→ **LISTED ENTRIES**:
= = =

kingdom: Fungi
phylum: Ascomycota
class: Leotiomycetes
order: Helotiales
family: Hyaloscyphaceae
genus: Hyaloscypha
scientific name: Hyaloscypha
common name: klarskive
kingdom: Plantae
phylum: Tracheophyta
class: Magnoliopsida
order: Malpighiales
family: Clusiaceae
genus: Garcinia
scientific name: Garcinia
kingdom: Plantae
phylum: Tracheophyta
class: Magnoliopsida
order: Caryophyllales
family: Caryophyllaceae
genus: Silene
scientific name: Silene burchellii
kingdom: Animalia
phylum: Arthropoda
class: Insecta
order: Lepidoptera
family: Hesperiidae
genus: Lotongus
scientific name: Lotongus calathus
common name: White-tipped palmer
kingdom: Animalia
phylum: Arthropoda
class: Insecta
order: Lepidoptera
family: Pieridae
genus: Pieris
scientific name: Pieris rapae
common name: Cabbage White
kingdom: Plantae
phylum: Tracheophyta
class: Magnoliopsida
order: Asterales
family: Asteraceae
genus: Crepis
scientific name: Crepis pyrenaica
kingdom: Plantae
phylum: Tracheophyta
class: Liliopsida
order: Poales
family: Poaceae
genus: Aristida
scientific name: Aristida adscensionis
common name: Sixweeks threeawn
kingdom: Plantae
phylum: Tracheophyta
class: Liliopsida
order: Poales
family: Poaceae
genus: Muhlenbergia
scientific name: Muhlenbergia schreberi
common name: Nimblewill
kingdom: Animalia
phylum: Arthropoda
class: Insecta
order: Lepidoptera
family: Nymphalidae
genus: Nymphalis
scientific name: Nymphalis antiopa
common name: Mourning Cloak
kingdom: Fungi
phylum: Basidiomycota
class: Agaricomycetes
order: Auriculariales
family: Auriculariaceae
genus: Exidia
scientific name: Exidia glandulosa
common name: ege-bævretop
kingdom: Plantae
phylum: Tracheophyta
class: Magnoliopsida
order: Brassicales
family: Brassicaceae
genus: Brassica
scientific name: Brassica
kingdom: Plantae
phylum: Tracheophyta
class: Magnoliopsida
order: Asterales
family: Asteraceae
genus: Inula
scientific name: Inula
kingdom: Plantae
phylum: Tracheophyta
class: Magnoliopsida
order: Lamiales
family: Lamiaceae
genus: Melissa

= = =

→ **THE PROBLEM**:
Echo the lines above word for word, starting with the very first line and going on through the line that contains "scientific name: Inula", with both of those lines included.

→ **EXERCISE ANSWER**:
kingdom: Fungi
phylum: Ascomycota
class: Leotiomycetes
order: Helotiales
family: Hyaloscyphaceae
genus: Hyaloscypha
scientific name: Hyaloscypha
common name: klarskive
kingdom: Plantae
phylum: Tracheophyta
class: Magnoliopsida
order: Malpighiales
family: Clusiaceae
genus: Garcinia
scientific name: Garcinia
kingdom: Plantae
phylum: Tracheophyta
class: Magnoliopsida
order: Caryophyllales
family: Caryophyllaceae
genus: Silene
scientific name: Silene burchellii
kingdom: Animalia
phylum: Arthropoda
class: Insecta
order: Lepidoptera
family: Hesperiidae
genus: Lotongus
scientific name: Lotongus calathus
common name: White-tipped palmer
kingdom: Animalia
phylum: Arthropoda
class: Insecta
order: Lepidoptera
family: Pieridae
genus: Pieris
scientific name: Pieris rapae
common name: Cabbage White
kingdom: Plantae
phylum: Tracheophyta
class: Magnoliopsida
order: Asterales
family: Asteraceae
genus: Crepis
scientific name: Crepis pyrenaica
kingdom: Plantae
phylum: Tracheophyta
class: Liliopsida
order: Poales
family: Poaceae
genus: Aristida
scientific name: Aristida adscensionis
common name: Sixweeks threeawn
kingdom: Plantae
phylum: Tracheophyta
class: Liliopsida
order: Poales
family: Poaceae
genus: Muhlenbergia
scientific name: Muhlenbergia schreberi
common name: Nimblewill
kingdom: Animalia
phylum: Arthropoda
class: Insecta
order: Lepidoptera
family: Nymphalidae
genus: Nymphalis
scientific name: Nymphalis antiopa
common name: Mourning Cloak
kingdom: Fungi
phylum: Basidiomycota
class: Agaricomycetes
order: Auriculariales
family: Auriculariaceae
genus: Exidia
scientific name: Exidia glandulosa
common name: ege-bævretop
kingdom: Plantae
phylum: Tracheophyta
class: Magnoliopsida
order: Brassicales
family: Brassicaceae
genus: Brassica
scientific name: Brassica
kingdom: Plantae
phylum: Tracheophyta
class: Magnoliopsida
order: Asterales
family: Asteraceae
genus: Inula
scientific name: Inula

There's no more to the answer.